Volví a Madrid como una moto. Me fui, ante todo, a ver a Belmar para romper oficialmente mi acuerdo con él. Estaba dolido, cosa que no me extrañó porque él solía estar casi siempre dolido y abrumado por la vida. Pero apenas me dejó hablar. Me llevó al Ministerio y me metió en el despacho del nuevo secretario general, Florentino Soria, a quien yo conocía bien, de la escuela de cine, y que en principio era un hombre afectuoso y jovial. Cuando me quedé frente a Soria, tuve la misma impresión, estoy seguro, que el toro llevado hasta el picador, con dos capotazos magistrales, por Antonio Bienvenida. El animal estaba quieto, perplejo ante su enemigo, y el picador lo picaba con saña asesina. A mí, Belmar me dio dos capotazos y me dejó inerme ante la «autoridad competente», o sea, el secretario general, cuya actitud, afortunadamente, fue algo menos aviesa. Belmar había visionado, seguramente con la junta de ancianos de la tribu, mis «repugnantes» planos adicionales para
La muerte silba un blues
y, abochornado, los había entregado al Ministerio para quemarlos en la pira sagrada, junto a su procaz autor, seguramente. Yo intenté decir que Belmar había aprobado el rodaje, y que, además, esos planos no tenían nada de particular. La chica que los rodó, una bailarina de París, era elegante y nada provocativa. Pero Belmar, en un rapto de ira, me tildó de asqueroso pornógrafo y exigió la destrucción de los negativos. Soria, a todo esto, procuraba mediar y me miraba como disculpándose. Seguro que a él, personalmente, aquellos planos no le escandalizaban casi nada pero, oficialmente, no se sentía con fuerzas para defenderlos, así que adoptó la postura del viejo chiste de Jaimito. El profesor hace llamar al padre de Jaimito:

—Su hijo es un degenerado. He pintado en la pizarra dos líneas paralelas, le he preguntado qué le sugería ese dibujo, y él ha dicho que era una pareja jodiendo.

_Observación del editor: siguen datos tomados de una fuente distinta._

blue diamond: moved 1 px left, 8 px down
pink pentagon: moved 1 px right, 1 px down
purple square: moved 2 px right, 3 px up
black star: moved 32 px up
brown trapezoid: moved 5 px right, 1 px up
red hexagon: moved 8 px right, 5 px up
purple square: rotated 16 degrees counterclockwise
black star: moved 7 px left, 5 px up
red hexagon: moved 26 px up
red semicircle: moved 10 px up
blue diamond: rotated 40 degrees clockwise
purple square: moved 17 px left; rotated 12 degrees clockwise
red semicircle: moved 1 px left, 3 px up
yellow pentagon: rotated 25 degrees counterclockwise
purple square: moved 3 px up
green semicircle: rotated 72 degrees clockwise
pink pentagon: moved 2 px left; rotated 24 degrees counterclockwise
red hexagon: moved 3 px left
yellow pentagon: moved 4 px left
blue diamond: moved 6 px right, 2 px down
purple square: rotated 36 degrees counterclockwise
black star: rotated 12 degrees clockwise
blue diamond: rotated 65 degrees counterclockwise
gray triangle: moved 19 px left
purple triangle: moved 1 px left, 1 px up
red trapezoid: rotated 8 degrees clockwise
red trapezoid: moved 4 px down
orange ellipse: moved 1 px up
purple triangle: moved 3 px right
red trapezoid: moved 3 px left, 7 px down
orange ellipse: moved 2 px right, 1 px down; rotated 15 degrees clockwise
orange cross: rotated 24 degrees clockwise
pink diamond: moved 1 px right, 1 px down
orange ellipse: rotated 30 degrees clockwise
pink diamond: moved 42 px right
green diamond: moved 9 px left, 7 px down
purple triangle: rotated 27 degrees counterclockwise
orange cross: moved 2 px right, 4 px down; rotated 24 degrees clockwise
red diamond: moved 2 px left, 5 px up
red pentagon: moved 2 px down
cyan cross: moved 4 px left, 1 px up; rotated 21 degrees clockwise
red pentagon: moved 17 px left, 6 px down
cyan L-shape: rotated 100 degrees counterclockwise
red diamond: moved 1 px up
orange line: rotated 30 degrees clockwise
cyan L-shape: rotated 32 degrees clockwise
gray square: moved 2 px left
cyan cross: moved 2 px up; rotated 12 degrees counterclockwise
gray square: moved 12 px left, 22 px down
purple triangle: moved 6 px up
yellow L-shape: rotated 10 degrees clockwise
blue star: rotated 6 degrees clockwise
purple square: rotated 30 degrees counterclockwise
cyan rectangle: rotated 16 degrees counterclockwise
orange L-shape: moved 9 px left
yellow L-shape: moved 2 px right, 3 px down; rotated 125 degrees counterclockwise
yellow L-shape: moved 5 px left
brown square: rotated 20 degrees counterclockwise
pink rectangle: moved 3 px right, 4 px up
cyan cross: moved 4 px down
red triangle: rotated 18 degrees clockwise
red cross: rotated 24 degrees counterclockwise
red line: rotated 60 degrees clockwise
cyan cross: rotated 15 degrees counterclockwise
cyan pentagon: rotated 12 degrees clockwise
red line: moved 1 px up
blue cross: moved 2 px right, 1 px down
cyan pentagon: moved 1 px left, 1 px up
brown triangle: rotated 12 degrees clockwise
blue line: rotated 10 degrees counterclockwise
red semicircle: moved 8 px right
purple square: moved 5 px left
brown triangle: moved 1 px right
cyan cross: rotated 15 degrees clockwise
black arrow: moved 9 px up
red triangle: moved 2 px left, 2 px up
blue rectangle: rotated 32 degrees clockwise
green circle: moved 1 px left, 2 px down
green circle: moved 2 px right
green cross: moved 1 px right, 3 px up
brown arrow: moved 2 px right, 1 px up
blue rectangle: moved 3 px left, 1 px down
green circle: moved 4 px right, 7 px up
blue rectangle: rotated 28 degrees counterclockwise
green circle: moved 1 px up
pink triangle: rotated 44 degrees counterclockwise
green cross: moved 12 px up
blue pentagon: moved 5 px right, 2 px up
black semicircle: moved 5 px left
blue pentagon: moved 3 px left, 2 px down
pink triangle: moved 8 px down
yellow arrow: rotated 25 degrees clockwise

El padre mira el dibujo y con gesto libidinoso le dice al maestro: «Es que ustedes, también, pintan cada cosa…».

Nuestra censura, y con ella gran parte del país, eran como el padre de Jaimito. Y su problema mayor es que a ellos sí les excitaban hasta las líneas de tiza sobre la pizarra, luego eran perniciosas, luego «a la hoguera». Claro que mis planos eran más sugerentes que los de Elke Sommer con un biquini de mi abuela tomando el sol en una piscina. Y quedó claro que ella, mi abuela, era el tope libertario y aperturista del nuevo gabinete. Y en lo político, aún peor. Al ser gentes más instruidas y profesionales, era mucho más difícil
meterles el burro
. Yo tomé, entonces, una decisión con carácter casi definitivo. No volvería a hacer dos versiones de nada. Haría una versión, la mía, la que yo creía idónea para el film. Si me la coartaban, allá ellos con su conciencia. Y sobre todo, intentaría que mi autocensura, uno de los peligros que cortaban definitivamente la creación, no se apoderase de mi trabajo, no lo convirtiera en un si es, no es. Me atraía el mundo del erotismo, no el de la braga de mi abuela, sino el de verdad. El que tenía ya en el mundo la misma carta de nobleza que Picasso, Delvaux, Mandiargues, Henry Miller o Bataille. Había que luchar contra la hipocresía y el oscurantismo, provocar a meapilas reprimidos que, en nombre de la decencia o el recato y una serie de palabrejas que inventaban cada día, destruían la libertad. Con ese criterio rodé, por fin,
La mano de un hombre muerto
. Era una historia de terror sin monstruos raros. El único monstruo estaba en la mente del protagonista, un sádico, y había una secuencia en la que yo tenía que mostrar qué hacía aquel hombre con sus víctimas, sin regodeos ni derroche de sangre, sino de una forma sobriamente informativa. Además el film era en blanco y negro y
scope
y Godo Pacheco (el operador) consiguió darle una atmósfera expresionista que me encantó y que al mismo tiempo le daba una elegancia a las imágenes supuestamente brutales u obscenas. La censura le pegó un tajo brutal a la escena, que quedó reducida al mínimo, pero por lo menos se comprendía de qué iba la cosa. Y, ¡oh, sorpresa!, me invitaron a las Conversaciones de Salamanca, que era una extraña
Mostra
universitaria dominada por los filocomunistas.